» Questions d'étude
[a] Citez l'entretien sur la campagne de Russie, à partir de « Grand-duc Georges de » et jusqu'à « temps de paix. » inclus.
[b] Prolongez l'entretien sur la campagne de Russie à partir de sa dernière phrase.

» Extrait du texte

****************************************

Frédéric de Natal : Les guerres napoléoniennes ont profondément marqué la culture russe. La campagne de Russie a été relatée par Léon Tolstoï dans son célèbre roman historique « Guerre et Paix ». Plus proche de nous, durant la Seconde Guerre mondiale, l’invasion allemande de l’ Union soviétique a souvent été mise en parallèle avec la campagne de Russie. Pouvez-vous nous expliquer pourquoi appelle-t-on cette campagne dans vos livres d’histoire, la « Guerre patriotique de 1812 » ?
Grand-duc Georges de Russie : En russe, il y a une certaine différence sémantique entre les termes « patriotique » et « Otetchestvennaya ». Les deux mots sont utilisés et sont synonymes, à la différence que le mot « patriotique » que vous utilisez est d’origine étrangère alors que celui d’«Otetchestvennaya » est purement slave. Toute forme de défense de la patrie est un acte de patriotisme. La « Guerre Otetchestvennaya » a été précisément une guerre de défense pour lamère-patrie puisque notre liberté et notre indépendance étaient menacées. En outre, le terme «Otetchestvennaya » traduit aussi notre capacité à nous unir lorsqu’il s’agit de protéger l’héritage de nos ancêtres, quelques soient les origines sociales de chacun et en dépit des divisions qui perdurent en temps de paix.
Frédéric de Natal : Vous êtes le descendant du Maréchal Murat dont on peut dire qu’il n’a été guère enthousiaste à l’idée d’accompagner Napoléon Ier dans sa conquête de la Russie. Quelles furent ses actions durant cette campagne, dont il avait au préalable averti son beau-frère des plus grand périls ? Sont-elles décisives dans la prise de Moscou ?
Prince Joachim Murat : Murat était effectivement défavorable à l’attaque contre la Russie. Mais en 1812,l’Empereur n’écoutait déjà plus les conseils de son entourage. Le traité de paix signé à Tilsitt en 1807 avec le Tsar, suite aux très violentes victoires françaises d’Eylau et Friedland, imposait des conditions compliquées pour la Russie. En particulier le blocus contre l’Angleterre que la Russie ne respectera pas. La voie diplomatique aurait pu être préférée à l’action militaire. Mais Napoléon veut frapper vite et fort en poussant les armées du prince Piotr Bagration et du prince Barclay de Tolly à se rejoindre pour les détruire et éviter ainsi une campagne longue sur le sol russe. Il met d’ailleurs à contribution son petit frère Jérôme [roi de Westphalie-ndlr] et le maréchal Davout. Davout fait, une fois de plus, un travail remarquable dans cette poursuite, mais Jérôme, lui, n’arrive pas à rattraper Bagration, retarde gravement la progression des armées françaises et fait capoter complétement le plan de l’Empereur qui, furieux, devra s’enfoncer sur le territoire russe avec les conséquences désastreuses que l’on sait. Jérôme rentre en Allemagne et ne participera pas à la campagne de Russie. Si le plan initial de l’Empereur avait fonctionné cette campagne se serait arrêtée au mois de juillet sur une victoire française et l’avenir de l’Empire aurait complétement changé. S’en suivra la marche vers Moscou avec des victoires françaises à Krasny, Smolensk, Valoutina Goura (où Gudin sera très grièvement blessé et mourra quelques jours plus tard de ses blessures) puis bien sûr la Moskowa. Borodino pour les Russes, la bataille des géants, plus de 80 000 morts. Les maréchaux Murat, Ney, Davout enchaineront les prouesses militaires. Mais si toutes ces batailles sont incontestablement des victoires françaises, ce sont des victoires en demi-teinte d’où l’armée russe parvient à chaque fois à s’échapper. Après Borodino nous entrons dans Moscou, désertée par les Russes.

****************************************

» Données extraites
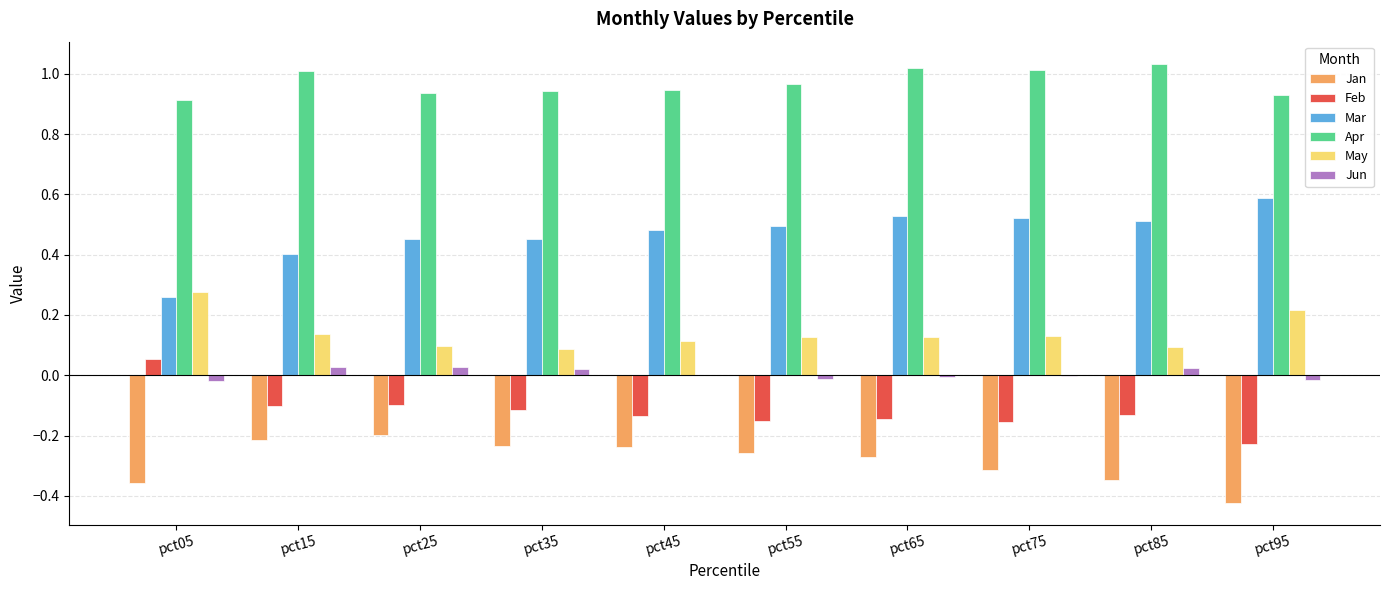

True or false: Feb has a value of -0.1 at pct75.

False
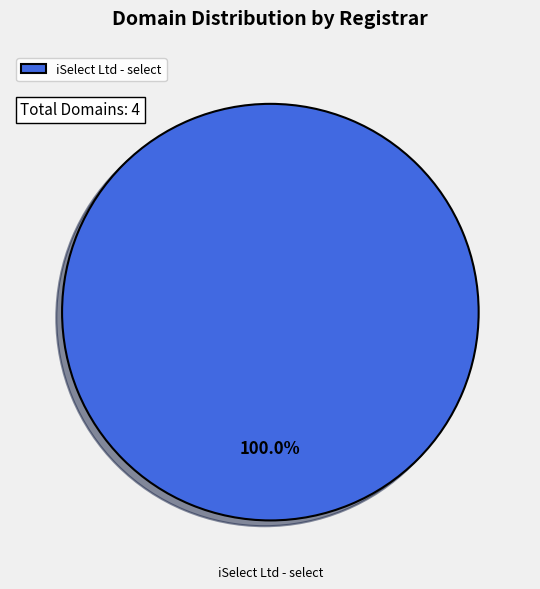

Rank the categories by value from lowest to highest.

iSelect Ltd - select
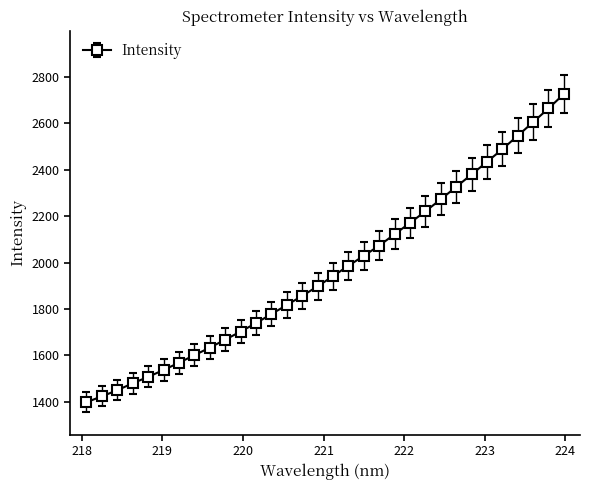

What is the maximum value shown in the chart?

2726.5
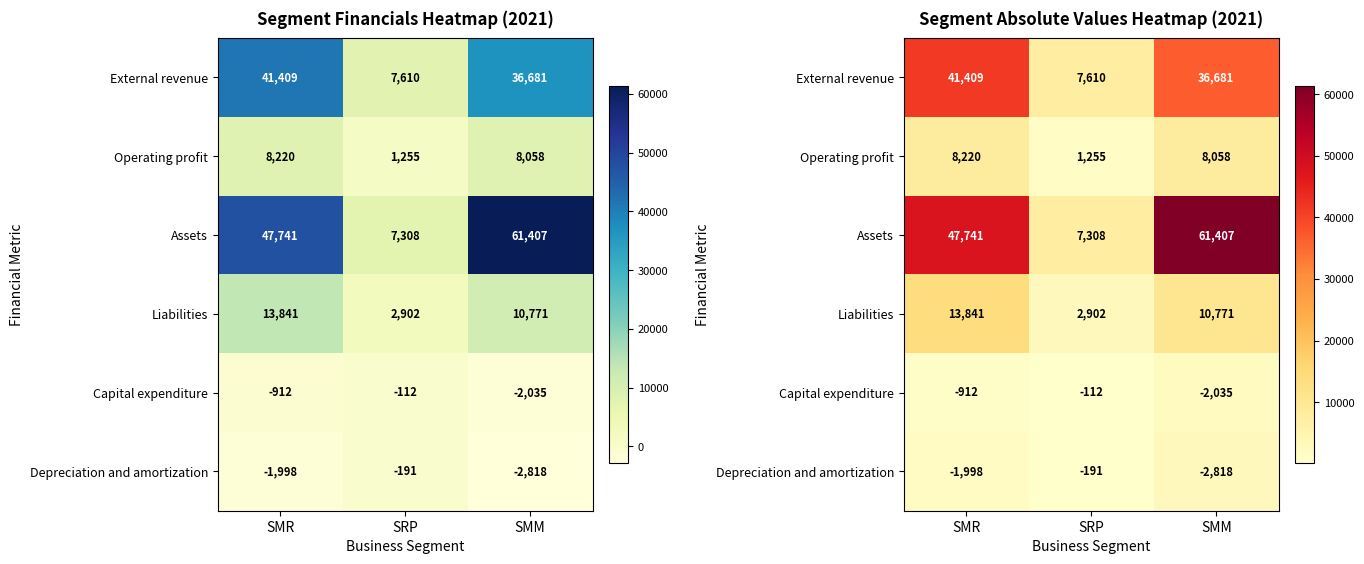

Which series changed the most between SMR and SMM?

Assets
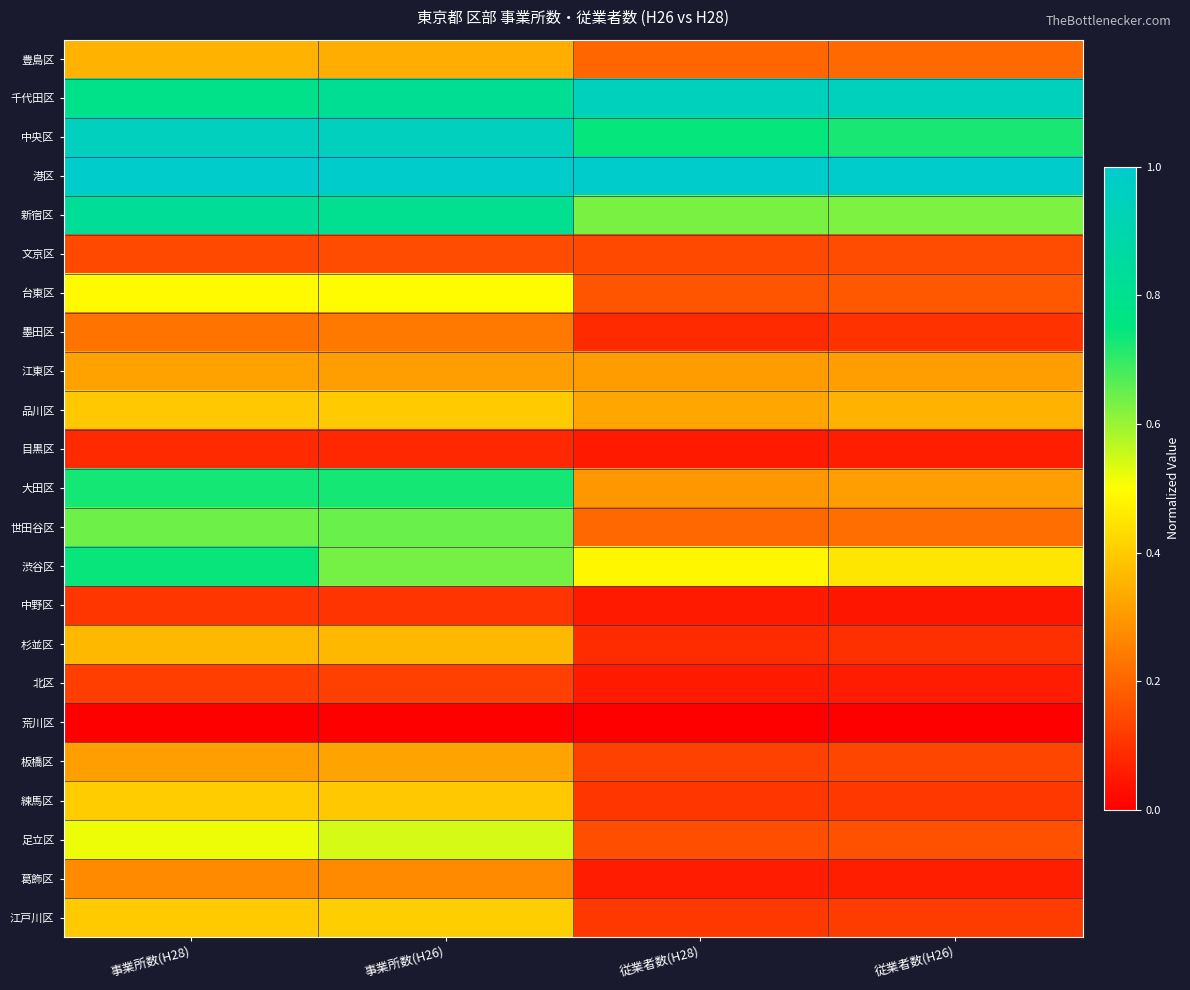

What is the greatest value displayed?

1.0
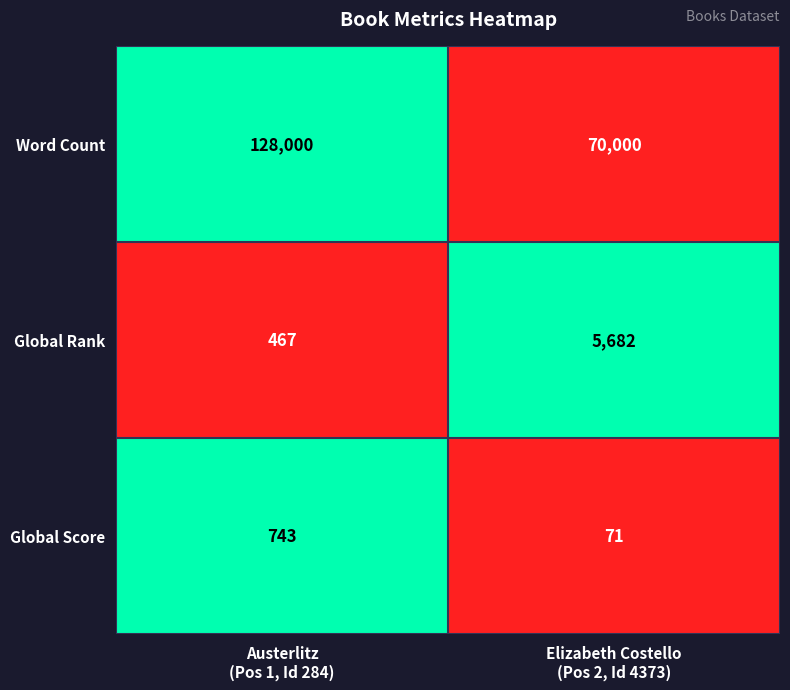

Reading left to right, list all the values displayed in this chart.

Word Count: 128000	70000
Global Rank: 467	5682
Global Score: 743	71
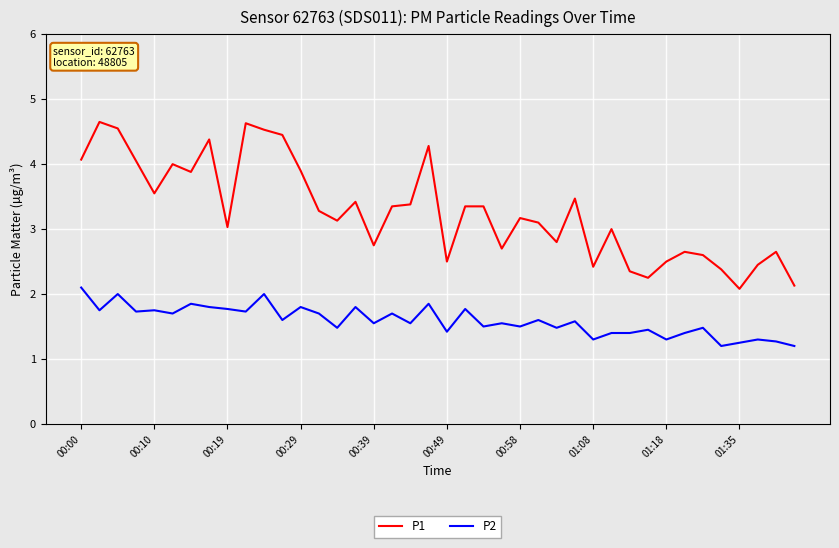

What is the lowest value of the P1 series?

2.1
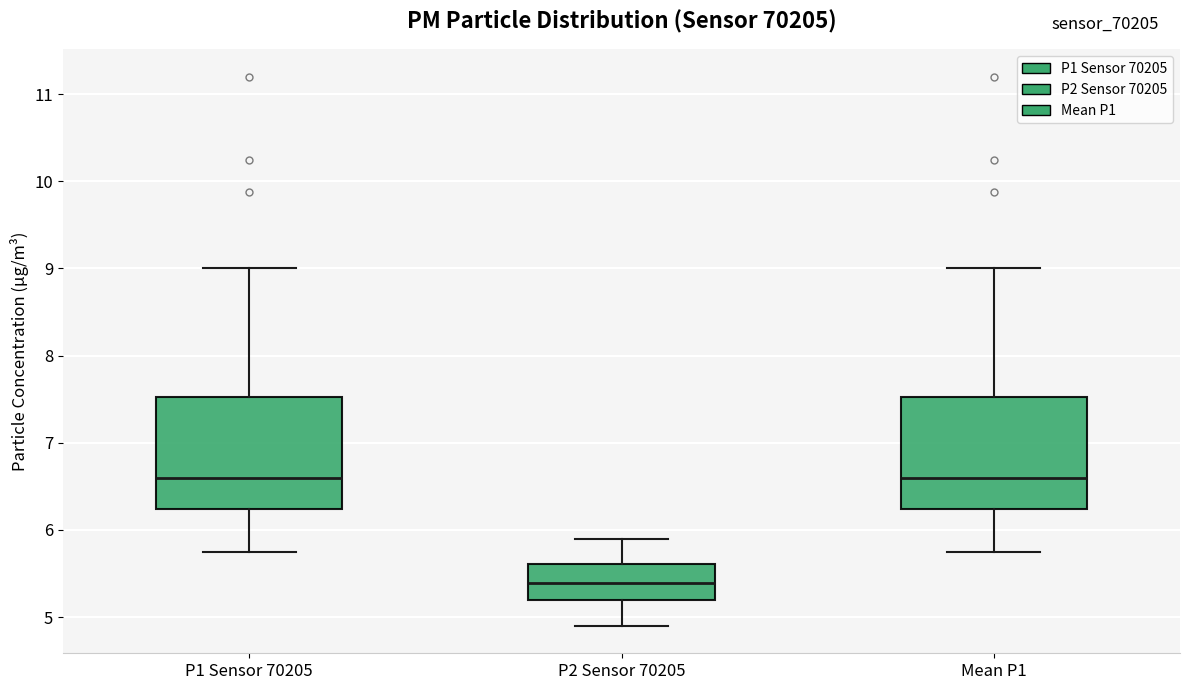

Reading left to right, transcribe this box plot: for each box, give where its median line is, the range the box spans, and where its two whiskers end, as read against the y-axis. The values are not printed on the chart, so give them approximately, as read against the axis.

P1 Sensor 70205: median 6.6, box 6.2 to 7.5, whiskers 5.8 to 9.0
P2 Sensor 70205: median 5.4, box 5.2 to 5.6, whiskers 4.9 to 5.9
Mean P1: median 6.6, box 6.2 to 7.5, whiskers 5.8 to 9.0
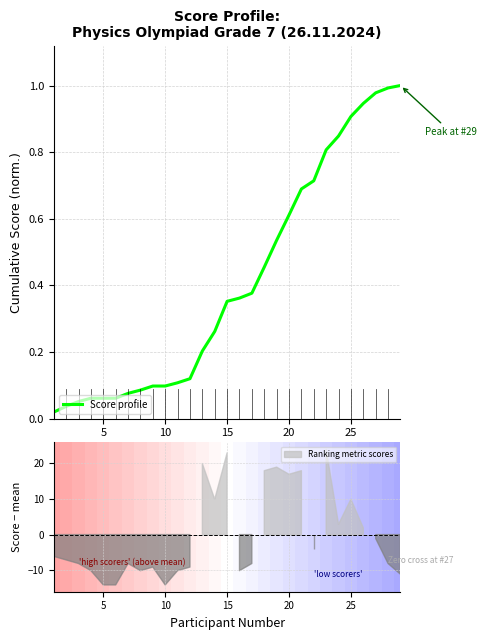

Count the number of categories in the chart.

29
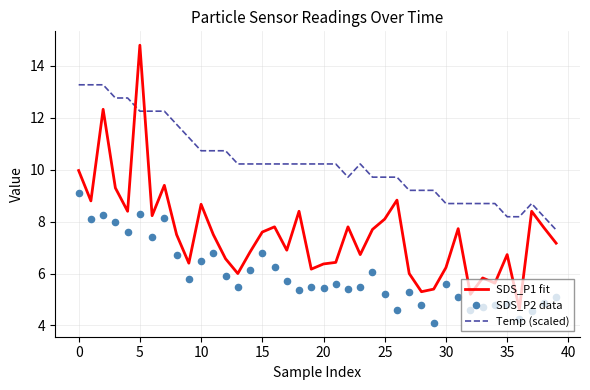

Which series has the largest Y range (max minus min)?

SDS_P1 fit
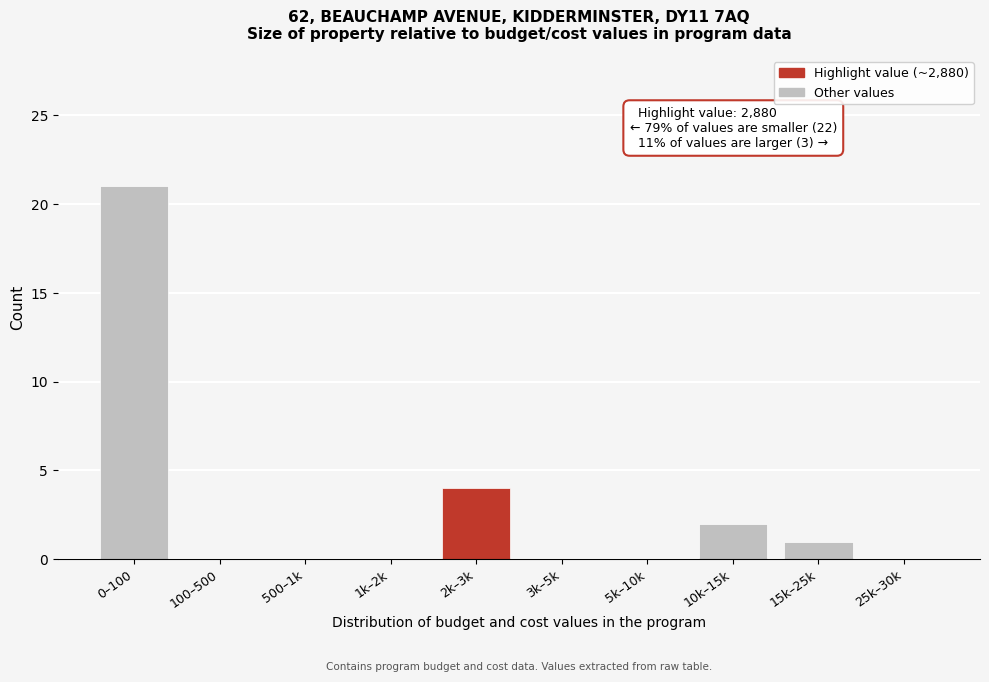

Reading left to right, transcribe all the data shown in this chart.

0–100=21	100–500=0	500–1k=0	1k–2k=0	2k–3k=4	3k–5k=0	5k–10k=0	10k–15k=2	15k–25k=1	25k–30k=0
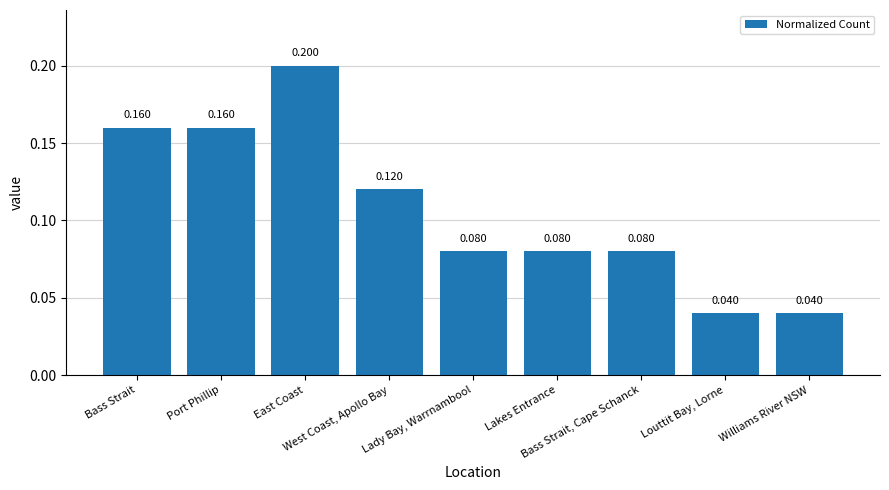

How many bars are there in total?

9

****************************************

» Liste des réponses
[a]
Grand-duc Georges de Russie : En russe, il y a une certaine différence sémantique entre les termes « patriotique » et « Otetchestvennaya ». Les deux mots sont utilisés et sont synonymes, à la différence que le mot « patriotique » que vous utilisez est d’origine étrangère alors que celui d’«Otetchestvennaya » est purement slave. Toute forme de défense de la patrie est un acte de patriotisme. La « Guerre Otetchestvennaya » a été précisément une guerre de défense pour lamère-patrie puisque notre liberté et notre indépendance étaient menacées. En outre, le terme «Otetchestvennaya » traduit aussi notre capacité à nous unir lorsqu’il s’agit de protéger l’héritage de nos ancêtres, quelques soient les origines sociales de chacun et en dépit des divisions qui perdurent en temps de paix.

[b]
Frédéric de Natal : Tout commence bien pourtant pour Napoléon et sa Grande armée qui avancent très rapidement à travers la Russie. Napoléon Ier entre dans Moscou, ville aux mille églises, espérant une capitulation du Tsar Alexandre Ier qui ne vient pas. Le 14 septembre 1812, les flammes ravagent soudainement la ville. La cause de cet incendie n’a jamais fait l’unanimité chez les historiens. Quel est votre avis sur la question, qui des Russes ou des Français sont responsables de cet incendie, qui marqua profondément l’imaginaire de cette guerre ?
Gd G. de Russie : Le comte Léon Tolstoï, que vous avez mentionné, écrit dans Guerre et paix que, dans les conditions de cette fulgurante avancée, Moscou devait être incendiée. Rien de plus facile quand on sait qu’il y avait à cette époque beaucoup de maisons en bois dans la ville. Avec une ville désertée de ses habitants, les soldats de Napoléon y sont entrés facilement et ont commencé à piller la ville. Souffrant du froid, ils ont allumé des feux sans respecter la moindre mesure de sécurité. L’incendie était inévitable. Alors maintenant, qui l’a démarré le premier? Les Français ou les Russes ? Au final, il importe peu de le savoir puisque toutes les conditions étaient réunies pourque la ville s’embrase quoi qu’il en soit. L’essentiel de cette histoire n’est pas vraiment l’incendie, qui reste une conséquence inévitable des décisions antérieurement prises ; mais bien de se souvenir que si Moscou a été abandonnée, elle n’a pas été soumise. La plupart de ses habitants ont peut-être choisi de laisser derrière eux leur patrimoine familial, tout ce qu’ils avaient bâti, mais n’auraient jamais toléré de devoir vivre sous une force d’occupation. Et je crois que c’est bien ce quia surpris Napoléon Bonaparte.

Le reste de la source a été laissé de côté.